Israeli soldiers who fatally shot a Palestinian child last week prevented him from receiving potentially life-saving medical treatment, reported Haaretz.
Seventeen-year-old Mahmoud Nakhle was shot on Friday 14 December as Israeli occupation forces suppressed protests around Al-Jalazun refugee camp near Ramallah.
The confrontations between residents and soldiers had already slowed down when Israeli forces "began chasing after the youths" and "suddenly…started shooting, using live ammunition".
According to the paper, Nakhle was returning home "by way of a dirt path that passes above the camp", when "the soldiers ran after him and one of them shot him once, in the lower back".
The soldiers lifted Nakhle up and carried him a few dozen metres away, "laying him down at the side of the road"; one eyewitness said they carried him "like you haul a slaughtered sheep".
After a few minutes, soldiers lifted the boy up again, and "carried him a few dozen metres more". A Palestinian ambulance "was chased off by the soldiers, who threatened the driver with their rifles". As far as is known, Haaretz reported, "the soldiers did not give Nakhle any sort of medical aid".

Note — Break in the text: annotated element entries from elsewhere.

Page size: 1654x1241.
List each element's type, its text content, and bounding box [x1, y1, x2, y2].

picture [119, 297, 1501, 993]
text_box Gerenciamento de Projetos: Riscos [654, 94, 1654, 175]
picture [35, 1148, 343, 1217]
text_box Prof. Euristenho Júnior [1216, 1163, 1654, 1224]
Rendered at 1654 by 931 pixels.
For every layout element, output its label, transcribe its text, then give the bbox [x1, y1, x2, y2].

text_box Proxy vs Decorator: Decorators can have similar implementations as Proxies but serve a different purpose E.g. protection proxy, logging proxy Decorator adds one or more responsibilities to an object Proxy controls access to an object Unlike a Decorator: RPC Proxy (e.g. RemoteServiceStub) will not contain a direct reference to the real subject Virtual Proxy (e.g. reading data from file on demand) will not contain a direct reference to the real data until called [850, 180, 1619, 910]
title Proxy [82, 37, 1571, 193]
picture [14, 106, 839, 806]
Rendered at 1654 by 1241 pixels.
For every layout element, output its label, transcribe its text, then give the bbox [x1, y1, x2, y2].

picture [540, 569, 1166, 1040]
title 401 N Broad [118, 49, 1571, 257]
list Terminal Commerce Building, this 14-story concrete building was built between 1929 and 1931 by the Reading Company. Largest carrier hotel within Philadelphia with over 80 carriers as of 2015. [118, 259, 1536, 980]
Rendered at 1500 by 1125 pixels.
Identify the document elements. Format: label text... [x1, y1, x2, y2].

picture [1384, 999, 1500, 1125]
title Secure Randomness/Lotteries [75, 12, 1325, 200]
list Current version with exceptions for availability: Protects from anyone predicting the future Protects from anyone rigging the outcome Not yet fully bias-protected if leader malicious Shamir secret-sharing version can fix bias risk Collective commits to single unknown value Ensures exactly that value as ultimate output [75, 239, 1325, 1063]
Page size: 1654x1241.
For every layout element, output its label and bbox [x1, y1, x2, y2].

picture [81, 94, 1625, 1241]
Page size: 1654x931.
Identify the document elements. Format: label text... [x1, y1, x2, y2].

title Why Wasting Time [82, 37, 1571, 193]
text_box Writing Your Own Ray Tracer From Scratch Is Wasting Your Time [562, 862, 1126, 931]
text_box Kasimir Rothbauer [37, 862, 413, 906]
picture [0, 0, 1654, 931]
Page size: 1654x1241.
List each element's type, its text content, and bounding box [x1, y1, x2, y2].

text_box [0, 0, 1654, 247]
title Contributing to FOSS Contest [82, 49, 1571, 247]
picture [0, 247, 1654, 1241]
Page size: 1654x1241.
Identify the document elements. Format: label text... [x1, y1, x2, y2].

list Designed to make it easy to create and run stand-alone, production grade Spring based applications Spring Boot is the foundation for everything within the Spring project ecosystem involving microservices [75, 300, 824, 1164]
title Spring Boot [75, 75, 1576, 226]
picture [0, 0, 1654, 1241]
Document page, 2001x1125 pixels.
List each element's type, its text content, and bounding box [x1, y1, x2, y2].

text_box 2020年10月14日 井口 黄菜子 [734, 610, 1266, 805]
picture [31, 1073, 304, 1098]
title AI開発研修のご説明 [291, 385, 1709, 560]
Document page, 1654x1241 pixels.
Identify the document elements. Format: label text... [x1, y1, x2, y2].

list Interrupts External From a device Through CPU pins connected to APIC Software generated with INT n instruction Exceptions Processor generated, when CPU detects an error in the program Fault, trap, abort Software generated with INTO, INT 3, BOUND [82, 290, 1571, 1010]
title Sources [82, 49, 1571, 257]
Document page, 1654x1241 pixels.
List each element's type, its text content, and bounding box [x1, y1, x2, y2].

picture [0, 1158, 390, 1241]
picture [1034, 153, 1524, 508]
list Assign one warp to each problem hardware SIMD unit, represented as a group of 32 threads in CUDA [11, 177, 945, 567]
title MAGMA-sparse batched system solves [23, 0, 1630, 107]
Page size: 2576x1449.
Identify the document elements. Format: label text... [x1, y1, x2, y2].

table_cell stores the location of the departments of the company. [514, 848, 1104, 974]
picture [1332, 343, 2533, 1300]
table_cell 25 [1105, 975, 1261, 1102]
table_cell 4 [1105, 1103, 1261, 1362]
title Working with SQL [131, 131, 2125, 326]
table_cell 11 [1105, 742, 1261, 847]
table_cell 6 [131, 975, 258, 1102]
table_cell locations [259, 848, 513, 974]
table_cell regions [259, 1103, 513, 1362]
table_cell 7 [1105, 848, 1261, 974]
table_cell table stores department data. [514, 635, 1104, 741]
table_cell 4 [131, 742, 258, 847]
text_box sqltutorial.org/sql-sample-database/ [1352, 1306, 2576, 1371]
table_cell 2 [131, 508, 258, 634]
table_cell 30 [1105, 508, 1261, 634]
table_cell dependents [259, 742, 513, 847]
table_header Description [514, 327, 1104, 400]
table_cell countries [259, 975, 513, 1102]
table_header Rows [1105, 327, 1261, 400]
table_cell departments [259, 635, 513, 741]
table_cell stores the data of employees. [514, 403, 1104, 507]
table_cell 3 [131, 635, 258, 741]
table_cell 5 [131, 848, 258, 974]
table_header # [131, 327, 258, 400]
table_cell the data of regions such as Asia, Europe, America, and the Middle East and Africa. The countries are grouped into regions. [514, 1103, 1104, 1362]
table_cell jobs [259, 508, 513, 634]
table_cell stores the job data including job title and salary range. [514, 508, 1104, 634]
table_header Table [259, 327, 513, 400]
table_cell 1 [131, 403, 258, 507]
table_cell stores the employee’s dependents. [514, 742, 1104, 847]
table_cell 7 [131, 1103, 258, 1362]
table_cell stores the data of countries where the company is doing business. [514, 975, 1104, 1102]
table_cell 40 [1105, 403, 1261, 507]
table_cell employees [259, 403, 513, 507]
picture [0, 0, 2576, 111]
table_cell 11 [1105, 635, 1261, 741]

It was only after a quarter of an hour "that the soldiers allowed an ambulance to be summoned", but Mahmoud died en route to the hospital.
His death certificate states that the teen "died from loss of blood after a bullet entered his lower back, struck his liver and hit a main artery, damaging other internal organs".
The paper described how "Mahmoud attended school until the 10th grade and then studied electrical engineering at a professional college". After a year of apprenticeship, he had been "waiting to find a job as an electrician". He is survived by his parents and two sisters aged 14 and four.
The Israeli military spokesperson told Haaretz "a Palestinian holding a suspicious object approached one of the soldiers" when "the soldier fired at him". The incident is being investigated by the Military Police, who routinely whitewash the killing of Palestinians by Israeli occupation forces.